Suddenly the air became filled with floating scraps of silk and satin. They quivered to right and left, like butterflies settling down upon a meadow; they fluttered about by the hundred, making a pretty spectacle. Jackson's coat and waistcoat were in tatters, yet with such consummate dexterity did the fencingmaster cut the pieces out of both garments that Goldsmith utterly failed to see the swordplay that produced so amazing a result. Nicolo seemed to be fencing pretty much as usual.

And then a curious incident occurred, for the front part of one of the man's pocket fell on the floor.

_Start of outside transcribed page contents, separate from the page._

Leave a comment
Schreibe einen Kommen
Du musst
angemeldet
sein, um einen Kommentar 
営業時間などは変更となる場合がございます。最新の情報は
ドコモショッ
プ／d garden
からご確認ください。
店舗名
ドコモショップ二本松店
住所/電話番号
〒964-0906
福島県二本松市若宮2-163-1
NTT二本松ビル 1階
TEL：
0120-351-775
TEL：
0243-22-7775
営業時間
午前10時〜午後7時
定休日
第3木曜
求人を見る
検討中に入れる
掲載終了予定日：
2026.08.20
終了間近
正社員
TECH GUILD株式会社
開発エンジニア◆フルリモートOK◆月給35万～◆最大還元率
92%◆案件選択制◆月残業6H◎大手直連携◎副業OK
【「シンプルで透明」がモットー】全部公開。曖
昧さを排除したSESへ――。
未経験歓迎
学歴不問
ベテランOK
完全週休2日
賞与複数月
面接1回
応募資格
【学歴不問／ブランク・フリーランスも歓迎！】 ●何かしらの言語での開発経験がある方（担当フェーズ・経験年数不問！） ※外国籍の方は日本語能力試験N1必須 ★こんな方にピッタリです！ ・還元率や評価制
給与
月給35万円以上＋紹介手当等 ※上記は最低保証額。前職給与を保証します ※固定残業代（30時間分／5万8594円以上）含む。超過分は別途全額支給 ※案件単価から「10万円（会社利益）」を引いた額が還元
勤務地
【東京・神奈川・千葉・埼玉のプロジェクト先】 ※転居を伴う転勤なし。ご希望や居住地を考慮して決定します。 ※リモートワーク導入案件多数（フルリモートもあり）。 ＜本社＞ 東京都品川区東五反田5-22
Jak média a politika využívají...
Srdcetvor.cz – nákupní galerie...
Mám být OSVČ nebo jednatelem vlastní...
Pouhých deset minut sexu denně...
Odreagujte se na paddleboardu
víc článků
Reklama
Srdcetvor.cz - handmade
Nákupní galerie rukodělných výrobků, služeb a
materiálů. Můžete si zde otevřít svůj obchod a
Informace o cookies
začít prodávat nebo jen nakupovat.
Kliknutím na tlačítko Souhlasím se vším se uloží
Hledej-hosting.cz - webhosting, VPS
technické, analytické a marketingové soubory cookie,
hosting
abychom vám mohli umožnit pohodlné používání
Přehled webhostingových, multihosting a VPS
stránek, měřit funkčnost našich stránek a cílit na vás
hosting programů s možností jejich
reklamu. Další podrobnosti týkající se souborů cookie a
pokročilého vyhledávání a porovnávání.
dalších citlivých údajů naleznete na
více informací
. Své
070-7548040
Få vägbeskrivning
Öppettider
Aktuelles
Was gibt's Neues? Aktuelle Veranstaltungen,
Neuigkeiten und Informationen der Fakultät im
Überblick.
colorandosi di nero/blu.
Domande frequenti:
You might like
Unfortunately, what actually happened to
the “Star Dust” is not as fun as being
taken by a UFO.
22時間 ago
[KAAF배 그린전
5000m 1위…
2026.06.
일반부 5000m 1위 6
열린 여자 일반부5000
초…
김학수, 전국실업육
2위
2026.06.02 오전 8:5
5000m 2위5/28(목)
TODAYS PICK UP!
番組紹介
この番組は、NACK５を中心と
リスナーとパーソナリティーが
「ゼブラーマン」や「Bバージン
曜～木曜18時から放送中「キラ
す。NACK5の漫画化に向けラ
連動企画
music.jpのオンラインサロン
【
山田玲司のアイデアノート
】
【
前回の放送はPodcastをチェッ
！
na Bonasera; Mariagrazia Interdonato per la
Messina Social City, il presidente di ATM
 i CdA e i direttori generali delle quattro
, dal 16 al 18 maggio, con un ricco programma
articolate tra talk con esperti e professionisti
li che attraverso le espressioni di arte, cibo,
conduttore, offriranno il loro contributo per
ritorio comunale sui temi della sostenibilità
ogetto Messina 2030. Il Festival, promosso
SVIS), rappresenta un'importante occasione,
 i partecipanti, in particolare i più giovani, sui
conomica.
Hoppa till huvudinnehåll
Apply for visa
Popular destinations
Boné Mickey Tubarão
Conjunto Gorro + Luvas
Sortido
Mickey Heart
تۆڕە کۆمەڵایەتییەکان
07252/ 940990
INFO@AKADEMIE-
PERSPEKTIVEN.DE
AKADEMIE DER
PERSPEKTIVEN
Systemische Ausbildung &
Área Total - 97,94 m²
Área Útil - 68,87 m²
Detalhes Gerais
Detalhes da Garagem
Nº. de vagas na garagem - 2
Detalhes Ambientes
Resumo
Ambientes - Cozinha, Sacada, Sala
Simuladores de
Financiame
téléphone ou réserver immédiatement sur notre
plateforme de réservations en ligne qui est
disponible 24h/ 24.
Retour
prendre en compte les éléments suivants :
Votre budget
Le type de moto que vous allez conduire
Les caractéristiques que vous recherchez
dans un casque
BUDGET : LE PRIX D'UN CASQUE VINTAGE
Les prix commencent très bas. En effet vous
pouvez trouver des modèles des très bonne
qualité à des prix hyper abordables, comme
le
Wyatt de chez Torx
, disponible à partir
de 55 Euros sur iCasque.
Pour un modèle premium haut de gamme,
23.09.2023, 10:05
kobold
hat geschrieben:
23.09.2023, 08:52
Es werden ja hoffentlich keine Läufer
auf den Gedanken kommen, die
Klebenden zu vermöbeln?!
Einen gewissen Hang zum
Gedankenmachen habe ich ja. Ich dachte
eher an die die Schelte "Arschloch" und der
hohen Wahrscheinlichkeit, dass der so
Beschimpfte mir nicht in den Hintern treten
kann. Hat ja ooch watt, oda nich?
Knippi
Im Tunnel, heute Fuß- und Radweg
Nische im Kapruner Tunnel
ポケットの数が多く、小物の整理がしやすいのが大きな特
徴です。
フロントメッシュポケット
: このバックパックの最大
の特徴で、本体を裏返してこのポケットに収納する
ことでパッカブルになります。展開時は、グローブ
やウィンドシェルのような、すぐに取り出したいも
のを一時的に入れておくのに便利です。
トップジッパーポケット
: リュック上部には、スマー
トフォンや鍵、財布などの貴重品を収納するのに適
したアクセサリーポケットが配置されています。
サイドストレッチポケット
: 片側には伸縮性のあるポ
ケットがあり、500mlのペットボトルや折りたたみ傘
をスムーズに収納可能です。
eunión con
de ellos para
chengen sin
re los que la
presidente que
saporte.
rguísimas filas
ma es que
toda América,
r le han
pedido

With an oath Jackson dropped his sword and fell in a heap on the floor. The pocked being cut away, a packet of letters, held against the lining by a few threads of silk, became visible, and in another moment Nicolo had spitted them on his sword, and laid them on the table in a single flash. Goldsmith knew by the look that Jackson cast at them that they were the batch of letters which he had received in the course of his traffic with the American rebels.

“Come, Sandrino,” said Baretti, affecting to yawn. “Finish the rascal off, and let us go to that excellent bottle of Madeira which awaits us. Come, sir, the carrion is not worth more than you have given him; he has kept us from our wine too long already.”

With a curiously tricky turn of the wrist, the master cut off the right sleeve of the man's coat close to his shoulder, and drew it in a flash over his sword. The disclosing of the man's naked arm and the hiding of the greater part of his weapon were comical in the extreme; and with an oath Jackson dropped his sword and fell in a heap upon the floor, thoroughly exhausted.